Sicurezza negli ospedali, arrivano i braccialetti Sos anti-aggressione
L’escalation di episodi di violenza che ha colpito negli ultimi mesi i presidi sanitari della Capitale ha spinto le istituzioni a varare misure tecnologiche all’avanguardia per garantire l’incolumità del personale in prima linea. La Regione Lazio ha infatti dato il via alla seconda fase operativa del progetto pilota denominato « Rilevazione aggressioni agli operatori sanitari e socio sanitari », un’iniziativa coordinata dalla Direzione regionale Salute e Integrazione. Al centro di questo piano di sicurezza ci sono dei moderni dispositivi indossabili, simili a smartwatch, progettati per fungere da vero e proprio scudo digitale per medici e infermieri che operano nei reparti più a rischio, come i pronto soccorso.
La distribuzione di questi strumenti è già iniziata e coinvolge diverse strutture chiave del territorio. Settanta camici bianchi dell’ospedale Grassi di Ostia e del Santa Maria Goretti di Latina hanno già ricevuto i dispositivi, mentre le consegne sono attualmente in corso presso grandi poli ospedalieri come il San Camillo Forlanini, il Policlinico Umberto I, il Sandro Pertini e il Santo Spirito. Prima di arrivare alla fase di distribuzione, il progetto ha richiesto una meticolosa fase preparatoria per garantire che la tecnologia non entrasse in conflitto con le normative vigenti. Come precisato ufficialmente dalla nota regionale, « dopo aver selezionato i “presidi pilota” nei Dea di I e II livello, sono stati valutati gli aspetti relativi alla privacy, protezione dei dati personali e conservazione dei dati ». Questo passaggio è stato fondamentale per assicurare che gli orologi non tengano traccia di informazioni sensibili, mantenendo l’anonimato del servizio e tutelando la riservatezza degli operatori.
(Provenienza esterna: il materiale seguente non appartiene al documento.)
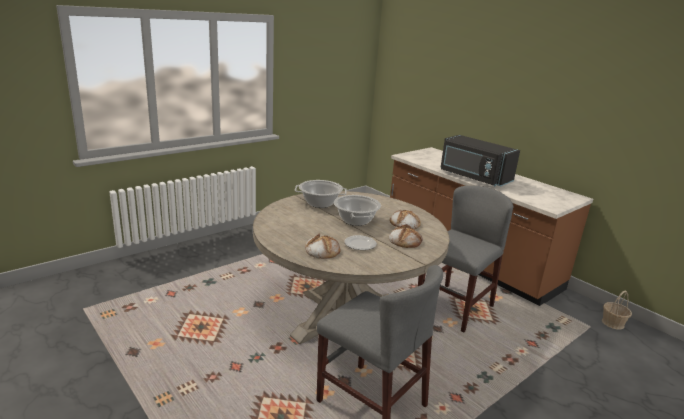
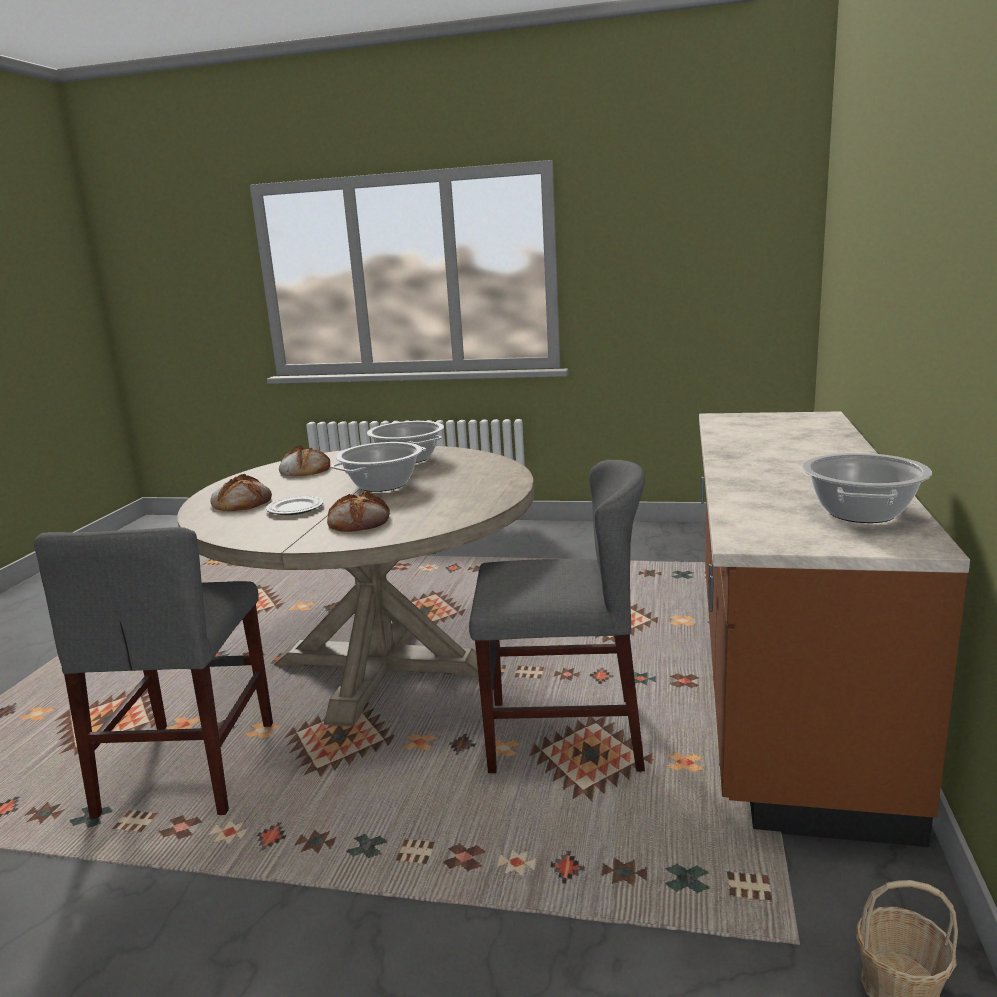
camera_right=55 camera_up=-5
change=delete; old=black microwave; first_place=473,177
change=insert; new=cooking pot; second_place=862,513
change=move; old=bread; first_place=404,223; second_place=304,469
Dal punto di vista funzionale, il sistema è stato studiato per essere intuitivo e immediato, caratteristiche essenziali in situazioni di emergenza dove ogni secondo può fare la differenza. Il braccialetto permette di attivare la catena dei soccorsi in appena tre secondi attraverso la pressione di un tasto rosso Sos. Una volta premuto, il dispositivo invia la posizione Gps precisa e contatta i numeri di emergenza, allertando una control room attiva 24 ore su 24. Questa centrale operativa verifica immediatamente la situazione tramite una chiamata diretta e, se confermata la minaccia, attiva le forze dell’ordine e l’Unità operativa competente. Oltre al tasto di emergenza, lo smartwatch dispone di un tasto verde per le comunicazioni di servizio e per la registrazione di messaggi vocali. Un elemento di innovazione è rappresentato dal monitoraggio costante dei parametri vitali del possessore, come battito cardiaco, pressione e temperatura. In caso di anomalie improvvise, come una caduta o una perdita di conoscenza, il sistema fa scattare un allarme automatico anche senza l’intervento manuale dell’operatore.
Questi nuovi strumenti si inseriscono in un quadro di sicurezza più ampio che ha visto, a partire dal 2023, il potenziamento dei presidi fissi di polizia all’interno degli ospedali romani. Strutture come il Sant’Andrea, il San Giovanni, il Gemelli e il Tor Vergata beneficiano già di una sorveglianza costante nelle fasce diurne, integrata da pattugliamenti serali e notturni. L’obiettivo finale è creare una sinergia perfetta tra la presenza fisica delle autorità e la tempestività garantita dalla tecnologia indossabile, riducendo drasticamente i tempi di intervento e fornendo al personale sanitario una maggiore serenità nello svolgimento del proprio delicato lavoro. La fase iniziale del progetto ha permesso di raccogliere preziose testimonianze da parte di medici e infermieri sulle loro « condizioni strutturali e le esigenze operative », portando alla creazione di un sistema che non è solo resistente a polvere e liquidi, ma è perfettamente calato nella realtà frenetica della sanità d’urgenza.